[Stored items]
________________________________________

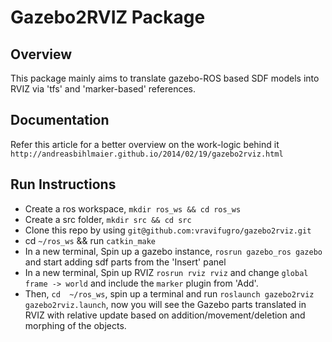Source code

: # Gazebo2RVIZ Package 

## Overview 

This package mainly aims to translate gazebo-ROS based SDF models into RVIZ via 'tfs' and 'marker-based' references. 

## Documentation 

Refer this article for a better overview on the work-logic behind it 
`http://andreasbihlmaier.github.io/2014/02/19/gazebo2rviz.html`

## Run Instructions 

- Create a ros workspace, `mkdir ros_ws && cd ros_ws`
- Create a src folder, `mkdir src && cd src`
- Clone this repo by using `git@github.com:vravifugro/gazebo2rviz.git`
- cd `~/ros_ws` && run `catkin_make`
- In a new terminal, Spin up a gazebo instance, `rosrun gazebo_ros gazebo` and start adding sdf parts from the 'Insert' panel 
- In a new terminal, Spin up RVIZ `rosrun rviz rviz` and change `global frame -> world` and include the `marker` plugin from 'Add'.
- Then, `cd  ~/ros_ws`, spin up a terminal and run 
  `roslaunch gazebo2rviz gazebo2rviz.launch`, now you will see the Gazebo parts translated in RVIZ with relative update based on addition/movement/deletion and morphing of the objects.
  

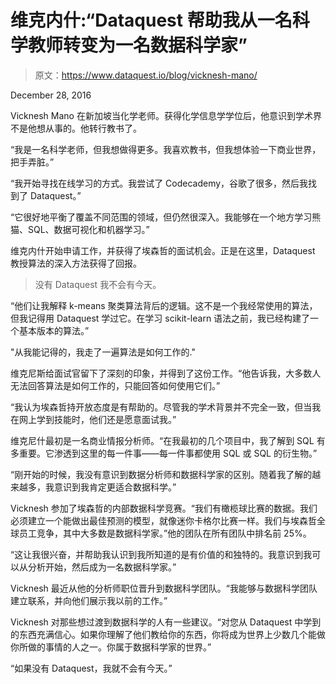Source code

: # 维克内什:“Dataquest 帮助我从一名科学教师转变为一名数据科学家”

> 原文：<https://www.dataquest.io/blog/vicknesh-mano/>

December 28, 2016

Vicknesh Mano 在新加坡当化学老师。获得化学信息学学位后，他意识到学术界不是他想从事的。他转行教书了。

“我是一名科学老师，但我想做得更多。我喜欢教书，但我想体验一下商业世界，把手弄脏。”

“我开始寻找在线学习的方式。我尝试了 Codecademy，谷歌了很多，然后我找到了 Dataquest。”

“它很好地平衡了覆盖不同范围的领域，但仍然很深入。我能够在一个地方学习熊猫、SQL、数据可视化和机器学习。”

维克内什开始申请工作，并获得了埃森哲的面试机会。正是在这里，Dataquest 教授算法的深入方法获得了回报。

> 没有 Dataquest 我不会有今天。

“他们让我解释 k-means 聚类算法背后的逻辑。这不是一个我经常使用的算法，但我记得用 Dataquest 学过它。在学习 scikit-learn 语法之前，我已经构建了一个基本版本的算法。”

"从我能记得的，我走了一遍算法是如何工作的."

维克尼斯给面试官留下了深刻的印象，并得到了这份工作。“他告诉我，大多数人无法回答算法是如何工作的，只能回答如何使用它们。”

“我认为埃森哲持开放态度是有帮助的。尽管我的学术背景并不完全一致，但当我在网上学到技能时，他们还是愿意面试我。”

维克尼什最初是一名商业情报分析师。“在我最初的几个项目中，我了解到 SQL 有多重要。它渗透到这里的每一件事——每一件事都使用 SQL 或 SQL 的衍生物。”

“刚开始的时候，我没有意识到数据分析师和数据科学家的区别。随着我了解的越来越多，我意识到我肯定更适合数据科学。”

Vicknesh 参加了埃森哲的内部数据科学竞赛。“我们有橄榄球比赛的数据。我们必须建立一个能做出最佳预测的模型，就像迷你卡格尔比赛一样。我们与埃森哲全球员工竞争，其中大多数是数据科学家。”他的团队在所有团队中排名前 25%。

“这让我很兴奋，并帮助我认识到我所知道的是有价值的和独特的。我意识到我可以从分析开始，然后成为一名数据科学家。”

Vicknesh 最近从他的分析师职位晋升到数据科学团队。“我能够与数据科学团队建立联系，并向他们展示我以前的工作。”

Vicknesh 对那些想过渡到数据科学的人有一些建议。“对您从 Dataquest 中学到的东西充满信心。如果你理解了他们教给你的东西，你将成为世界上少数几个能做你所做的事情的人之一。你属于数据科学家的世界。”

“如果没有 Dataquest，我就不会有今天。”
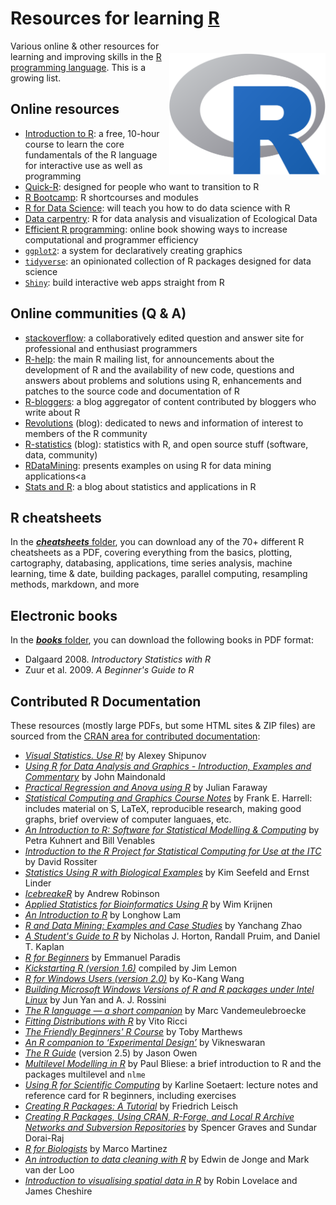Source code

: # Resources for learning <a href="https://cran.r-project.org">R</a>

<a href="https://cran.r-project.org"><img align="right" src="R_logo.png" alt="R" width="250" style="margin-top: 20px"></a>

Various online & other resources for learning and improving skills in the <a href="https://cran.r-project.org">R programming language</a>. This is a growing list.

## Online resources
- <a href="https://www.udemy.com/course/introduction-to-r/">Introduction to R</a>: a free, 10-hour course to learn the core fundamentals of the R language for interactive use as well as programming
- <a href="https://www.statmethods.net/">Quick-R</a>: designed for people who want to transition to R
- <a href="https://www.jaredknowles.com/r-bootcamp/">R Bootcamp</a>: R shortcourses and modules 
- <a href="https://r4ds.had.co.nz/">R for Data Science</a>: will teach you how to do data science with R
- <a href="https://github.com/CABAH/R-ecology-lesson">Data carpentry</a>: R for data analysis and visualization of Ecological Data
- <a href="https://csgillespie.github.io/efficientR/">Efficient R programming</a>: online book showing ways to increase computational and programmer efficiency
- <a href="https://ggplot2.tidyverse.org"><code>ggplot2</code></a>: a system for declaratively creating graphics
- <a href="https://www.tidyverse.org"><code>tidyverse</code></a>: an opinionated collection of R packages designed for data science
- <a href="https://shiny.rstudio.com"><code>Shiny</code></a>: build interactive web apps straight from R

## Online communities (Q & A)
- <a href="https://stackoverflow.com">stackoverflow</a>: a collaboratively edited question and answer site for professional and enthusiast programmers
- <a href="https://stat.ethz.ch/mailman/listinfo/r-help">R-help</a>: the main R mailing list, for announcements about the development of R and the availability of new code, questions and answers about problems and solutions using R, enhancements and patches to the source code and documentation of R
- <a href="https://www.r-bloggers.com/">R-bloggers</a>: a blog aggregator of content contributed by bloggers who write about R
- <a href="https://blog.revolutionanalytics.com">Revolutions</a> (blog): dedicated to news and information of interest to members of the R community
- <a href="https://www.r-statistics.com/">R-statistics</a> (blog): statistics with R, and open source stuff (software, data, community)
- <a href="https://rdatamining.wordpress.com">RDataMining</a>: presents examples on using R for data mining applications<a 
- <a href="https://statsandr.com">Stats and R</a>: a blog about statistics and applications in R

## R cheatsheets
In the <a href="https://github.com/CABAH/learningRresources/tree/main/cheatsheets"><strong><em>cheatsheets</em></strong> folder</a>, you can download any of the 70+ different R cheatsheets as a PDF, covering everything from the basics, plotting, cartography, databasing, applications, time series analysis, machine learning, time & date, building packages, parallel computing, resampling methods, markdown, and more

## Electronic books
In the <a href="https://github.com/CABAH/learningRresources/tree/main/books"><strong><em>books</em></strong> folder</a>, you can download the following books in PDF format:
- Dalgaard 2008. <em>Introductory Statistics with R</em>
- Zuur et al. 2009. <em>A Beginner's Guide to R</em>

## Contributed R Documentation
These resources (mostly large PDFs, but some HTML sites & ZIP files) are sourced from the <a href="https://cran.r-project.org/other-docs.html">CRAN area for contributed documentation</a>:

- <a href="https://cran.r-project.org/doc/contrib/Shipunov-visual_statistics.pdf"><em>Visual Statistics. Use R!</em></a> by Alexey Shipunov
- <a href="https://cran.r-project.org/doc/contrib/usingR.pdf"><em>Using R for Data Analysis and Graphics - Introduction, Examples and Commentary</em><a/> by John Maindonald
- <a href="https://cran.r-project.org/doc/contrib/Faraway-PRA.pdf"><em>Practical Regression and Anova using R</em></a> by Julian Faraway
- <a href="https://cran.r-project.org/doc/contrib/Harrell-statcomp-notes.pdf"><em>Statistical Computing and Graphics Course Notes</em></a> by Frank E. Harrell: includes material on S, LaTeX, reproducible research, making good graphs, brief overview of computer languaes, etc.
- <a href="https://cran.r-project.org/doc/contrib/Harrell-statcomp-notes.pdf"><em>An Introduction to R: Software for Statistical Modelling & Computing</em></a> by Petra Kuhnert and Bill Venables
- <a href="https://cran.r-project.org/doc/contrib/Rossiter-RIntro-ITC.pdf"><em>Introduction to the R Project for Statistical Computing for Use at the ITC</em></a> by David Rossiter
- <a href="https://cran.r-project.org/doc/contrib/Seefeld_StatsRBio.pdf"><em>Statistics Using R with Biological Examples</em></a> by Kim Seefeld and Ernst Linder
- <a href="https://cran.r-project.org/doc/contrib/Robinson-icebreaker.pdf"><em>IcebreakeR</em></a> by Andrew Robinson
- <a href="https://cran.r-project.org/doc/contrib/Krijnen-IntroBioInfStatistics.pdf"><em>Applied Statistics for Bioinformatics Using R</em></a> by Wim Krijnen
- <a href="https://cran.r-project.org/doc/contrib/Lam-IntroductionToR_LHL.pdf"><em>An Introduction to R</em></a> by Longhow Lam
- <a href="https://cran.r-project.org/doc/contrib/Zhao_R_and_data_mining.pdf"><em>R and Data Mining: Examples and Case Studies</em></a> by Yanchang Zhao
- <a href="https://cran.r-project.org/doc/contrib/Horton+Pruim+Kaplan_MOSAIC-StudentGuide.pdf"><em>A Student's Guide to R</em></a> by Nicholas J. Horton, Randall Pruim, and Daniel T. Kaplan
- <a href="https://cran.r-project.org/doc/contrib/Paradis-rdebuts_en.pdf"><em>R for Beginners</em></a> by Emmanuel Paradis
- <a href="https://cran.r-project.org/doc/contrib/Lemon-kickstart/index.html"><em>Kickstarting R (version 1.6)</em></a> compiled by Jim Lemon
- <a href="https://cran.r-project.org/doc/contrib/Wang-WinBook.pdf"><em>R for Windows Users (version 2.0)</em></a> by Ko-Kang Wang
- <a href="https://cran.r-project.org/doc/contrib/cross-build.pdf"><em>Building Microsoft Windows Versions of R and R packages under Intel Linux</em></a> by Jun Yan and A. J. Rossini
- <a href="https://cran.r-project.org/doc/contrib/R_language.pdf"><em>The R language — a short companion</em></a> by Marc Vandemeulebroecke
- <a href="https://cran.r-project.org/doc/contrib/Ricci-distributions-en.pdf"><em>Fitting Distributions with R</em></a> by Vito Ricci
- <a href="https://cran.r-project.org/doc/contrib/Marthews-BeginnersRcourse.zip"><em>The Friendly Beginners' R Course</em></a> by Toby Marthews
- <a href="https://cran.r-project.org/doc/contrib/Vikneswaran-ED_companion.pdf"><em>An R companion to ‘Experimental Design’</em></a> by Vikneswaran
- <a href="https://cran.r-project.org/doc/contrib/Owen-TheRGuide.pdf"><em>The R Guide</em></a> (version 2.5) by Jason Owen
- <a href="https://cran.r-project.org/doc/contrib/Bliese_Multilevel.pdf"><em>Multilevel Modelling in R</em></a> by Paul Bliese: a brief introduction to R and the packages multilevel and <code>nlme</code>
- <a href="https://cran.r-project.org/doc/contrib/Soetaert_Scientificcomputing.zip"><em>Using R for Scientific Computing</em></a> by Karline Soetaert: lecture notes and reference card for R beginners, including exercises
- <a href="https://cran.r-project.org/doc/contrib/Leisch-CreatingPackages.pdf"><em>Creating R Packages: A Tutorial</em></a> by Friedrich Leisch
- <a href="https://cran.r-project.org/doc/contrib/Graves+DoraiRaj-RPackageDevelopment.pdf"><em>Creating R Packages, Using CRAN, R-Forge, and Local R Archive Networks and Subversion Repositories</em></a> by Spencer Graves and Sundar Dorai-Raj
- <a href="https://cran.r-project.org/doc/contrib/Martinez-RforBiologistv1.1.pdf"><em>R for Biologists</em></a> by Marco Martinez
- <a href="https://cran.r-project.org/doc/contrib/de_Jonge+van_der_Loo-Introduction_to_data_cleaning_with_R.pdf"><em>An introduction to data cleaning with R</em></a> by Edwin de Jonge and Mark van der Loo
- <a href="https://cran.r-project.org/doc/contrib/intro-spatial-rl.pdf"><em>Introduction to visualising spatial data in R</em></a> by Robin Lovelace and James Cheshire
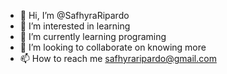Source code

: - 👋 Hi, I’m @SafhyraRipardo
- 👀 I’m interested in learning
- 🌱 I’m currently learning programing
- 💞️ I’m looking to collaborate on knowing more
- 📫 How to reach me safhyraripardo@gmail.com

<!---
SafhyraRipardo/SafhyraRipardo is a ✨ special ✨ repository because its `README.md` (this file) appears on your GitHub profile.
You can click the Preview link to take a look at your changes.
--->
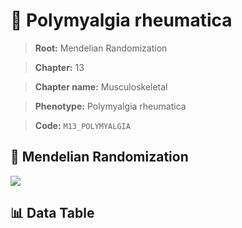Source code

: # 🧪 Polymyalgia rheumatica

> **Root:** Mendelian Randomization

> **Chapter:** 13  

> **Chapter name:** Musculoskeletal

> **Phenotype:** Polymyalgia rheumatica  

> **Code:** `M13_POLYMYALGIA`

## 🧬 Mendelian Randomization  

<img src="/MR/Figures/Forward/M13_POLYMYALGIA.png"/>

## 📊 Data Table

<CsvTableMRF src="/MR_Data/Forward/M13_POLYMYALGIA.csv"/>
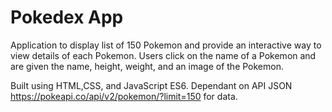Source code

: # Pokedex App

Application to display list of 150 Pokemon and provide an interactive way to view details of each Pokemon. Users click on the name of a Pokemon and are given the name, height, weight, and an image of the Pokemon.

Built using HTML,CSS, and JavaScript ES6. Dependant on API JSON https://pokeapi.co/api/v2/pokemon/?limit=150 for data.
 
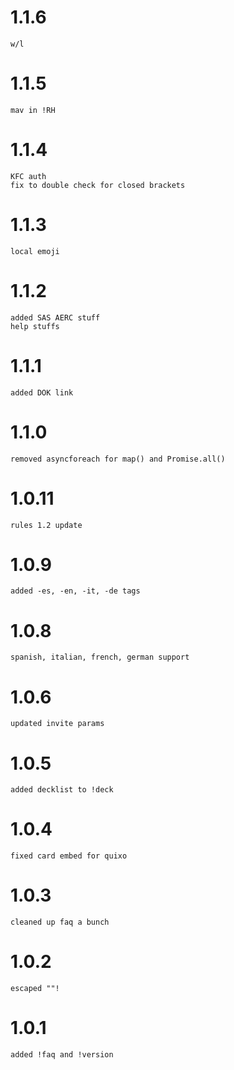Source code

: # 1.1.6
    w/l
# 1.1.5
    mav in !RH
# 1.1.4
    KFC auth
    fix to double check for closed brackets
# 1.1.3 
    local emoji
# 1.1.2
    added SAS AERC stuff
    help stuffs
# 1.1.1
    added DOK link
# 1.1.0
    removed asyncforeach for map() and Promise.all()
# 1.0.11
    rules 1.2 update
# 1.0.9
    added -es, -en, -it, -de tags 
# 1.0.8
    spanish, italian, french, german support
# 1.0.6
    updated invite params
# 1.0.5
    added decklist to !deck
# 1.0.4
    fixed card embed for quixo
# 1.0.3
    cleaned up faq a bunch
# 1.0.2
    escaped ""!
# 1.0.1
    added !faq and !version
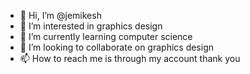 - 👋 Hi, I’m @jemikesh
- 👀 I’m interested in graphics design
- 🌱 I’m currently learning computer science
- 💞️ I’m looking to collaborate on graphics design
- 📫 How to reach me is through my account thank you

<!---
jemikesh/jemikesh is a ✨ special ✨ repository because its `README.md` (this file) appears on your GitHub profile.
You can click the Preview link to take a look at your changes.
--->
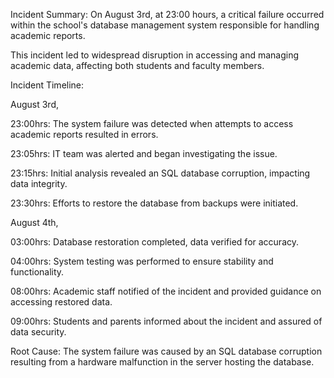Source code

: Incident Summary:
On August 3rd, at 23:00 hours, a critical failure occurred within the school's database management system responsible for handling academic reports.

This incident led to widespread disruption in accessing and managing academic data, affecting both students and faculty members.

Incident Timeline:

August 3rd,

23:00hrs: The system failure was detected when attempts to access academic reports resulted in errors.

23:05hrs: IT team was alerted and began investigating the issue.

23:15hrs: Initial analysis revealed an SQL database corruption, impacting data integrity.

23:30hrs: Efforts to restore the database from backups were initiated.

August 4th,

03:00hrs: Database restoration completed, data verified for accuracy.

04:00hrs: System testing was performed to ensure stability and functionality.

08:00hrs: Academic staff notified of the incident and provided guidance on accessing restored data.

09:00hrs: Students and parents informed about the incident and assured of data security.

Root Cause:
The system failure was caused by an SQL database corruption resulting from a hardware malfunction in the server hosting the database.
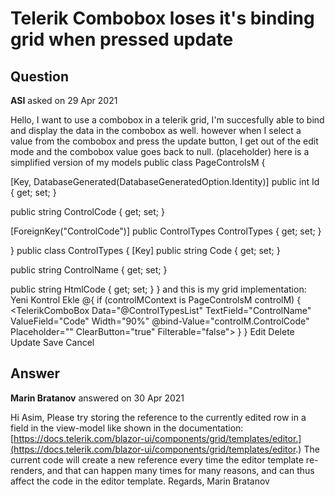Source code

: # Telerik Combobox loses it's binding grid when pressed update

## Question

**ASI** asked on 29 Apr 2021

Hello, I want to use a combobox in a telerik grid, I'm succesfully able to bind and display the data in the combobox as well. however when I select a value from the combobox and press the update button, I get out of the edit mode and the combobox value goes back to null. (placeholder) here is a simplified version of my models public class PageControlsM
{

[Key, DatabaseGenerated(DatabaseGeneratedOption.Identity)]
public int Id { get; set; }

public string ControlCode { get; set; }

[ForeignKey("ControlCode")]
public ControlTypes ControlTypes { get; set; }

} public class ControlTypes
{
[Key]
public string Code { get; set; }

public string ControlName { get; set; }

public string HtmlCode { get; set; }
} and this is my grid implementation: <TelerikGrid Data="@PageControlList" Height="auto" Pageable="true" Sortable="true" Reorderable="true" Resizable="true" PageSize="5" EditMode="GridEditMode.Popup"> <GridToolBar> <GridCommandButton Command="Add" Icon="add"> Yeni Kontrol Ekle </GridCommandButton> </GridToolBar> <GridColumns> <GridColumn Field=@nameof(PageControlsM.ControlCode) Width="100%" Title="Kontrol Turu"> <EditorTemplate Context="controlMContext"> @{
if (controlMContext is PageControlsM controlM)
{ <TelerikComboBox Data="@ControlTypesList" TextField="ControlName" ValueField="Code" Width="90%" @bind-Value="controlM.ControlCode" Placeholder="<Seciniz>" ClearButton="true" Filterable="false"> </TelerikComboBox> }
} </EditorTemplate> </GridColumn> <GridCommandColumn Width="100%"> <GridCommandButton Command="Edit" Icon="edit"> Edit </GridCommandButton> <GridCommandButton Command="Delete" Icon="delete"> Delete </GridCommandButton> <GridCommandButton Command="Update" Icon="update" ShowInEdit="true"> Update </GridCommandButton> <GridCommandButton Command="Save" Icon="cancel" ShowInEdit="true"> Save </GridCommandButton> <GridCommandButton Command="Cancel" Icon="cancel" ShowInEdit="true"> Cancel </GridCommandButton> </GridCommandColumn> </GridColumns> </TelerikGrid>

## Answer

**Marin Bratanov** answered on 30 Apr 2021

Hi Asim, Please try storing the reference to the currently edited row in a field in the view-model like shown in the documentation: [https://docs.telerik.com/blazor-ui/components/grid/templates/editor.](https://docs.telerik.com/blazor-ui/components/grid/templates/editor.) The current code will create a new reference every time the editor template re-renders, and that can happen many times for many reasons, and can thus affect the code in the editor template. Regards, Marin Bratanov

________________________________________

## REQUEST:
Please return only the lines from the top of the data through the line with "- Create a src", exactly as written, and drop every picture.

## RESPONSE AREA:
Source code

: # Gazebo2RVIZ Package 

## Overview 

This package mainly aims to translate gazebo-ROS based SDF models into RVIZ via 'tfs' and 'marker-based' references. 

## Documentation 

Refer this article for a better overview on the work-logic behind it 
`http://andreasbihlmaier.github.io/2014/02/19/gazebo2rviz.html`

## Run Instructions 

- Create a ros workspace, `mkdir ros_ws && cd ros_ws`
- Create a src folder, `mkdir src && cd src`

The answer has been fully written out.